Sets forward resolution for an ENS name: name → contractAddress.

Parameters — SetForwardResolutionOptions

  • name: string — ENS name (normalized).
  • contractAddress: string — Target address to resolve to.
  • walletClient: WalletClient
  • chainName: NetworkName | string
  • ttl?: number — Optional TTL seconds.
  • resolver?: string — Override resolver address (rare).
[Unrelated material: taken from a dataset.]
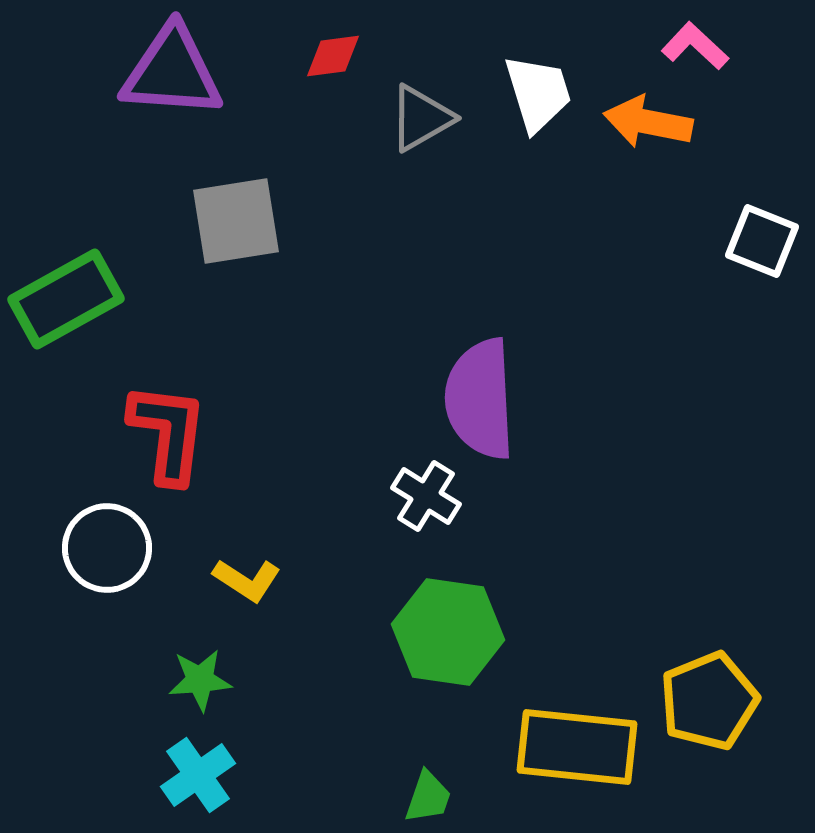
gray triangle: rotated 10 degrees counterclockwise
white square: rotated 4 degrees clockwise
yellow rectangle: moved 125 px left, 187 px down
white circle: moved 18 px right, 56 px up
Returns — OnchainStepResult

  • txHash: string — Transaction hash for the set‑addr call (or undefined if already set).
  • didChange: boolean

Example

import { setForwardResolution } from "@enscribe/enscribe";

await setForwardResolution({
name: "vault.myapp.eth",
contractAddress: "0xabc...def",
walletClient,
chainName: "base"
});

async setReverseResolution(options: SetReverseResolutionOptions): Promise<OnchainStepResult>

Sets reverse resolution for the address: address → name. The caller must be authorized (e.g., Ownable/ReverseClaimer).
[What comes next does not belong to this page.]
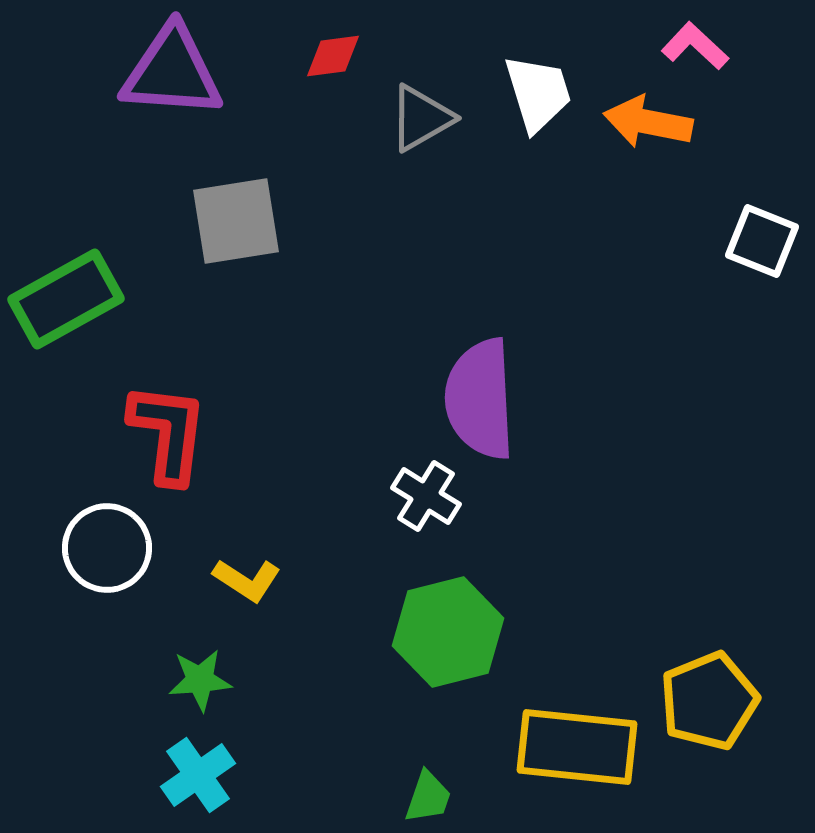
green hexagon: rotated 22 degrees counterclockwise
Parameters — SetReverseResolutionOptions

  • name: string — ENS name to set as the reverse record.
  • contractAddress: string — The address whose reverse record is being set (often the proxy address users hit).
  • walletClient: WalletClient
  • chainName: NetworkName | string

Returns — OnchainStepResult

  • txHash: string — Transaction hash for the reverse set‑name call (or undefined if no change).
  • didChange: boolean

Example

import { setReverseResolution } from "@enscribe/enscribe";

await setReverseResolution({
name: "vault.myapp.eth",
contractAddress: "0xproxy...",
walletClient,
chainName: "optimism"
});

Shared return type

interface OnchainStepResult {
txHash?: string; // present when a write was sent
didChange: boolean; // true if a state change occurred
}

Tip: If you need to support chains with L2‑specific forward/reverse behavior, prefer nameContract, which handles the branching and calls these primitives in the right order.